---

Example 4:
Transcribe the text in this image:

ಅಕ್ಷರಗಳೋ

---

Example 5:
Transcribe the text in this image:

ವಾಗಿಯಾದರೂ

# # # # # # #

EXERCISE:
The answer must consist of all the entries, copied exactly.

YOUR RESPONSE:
---

Example 4:
Transcribe the text in this image:

ಅಕ್ಷರಗಳೋ

---

Example 5:
Transcribe the text in this image:

ವಾಗಿಯಾದರೂ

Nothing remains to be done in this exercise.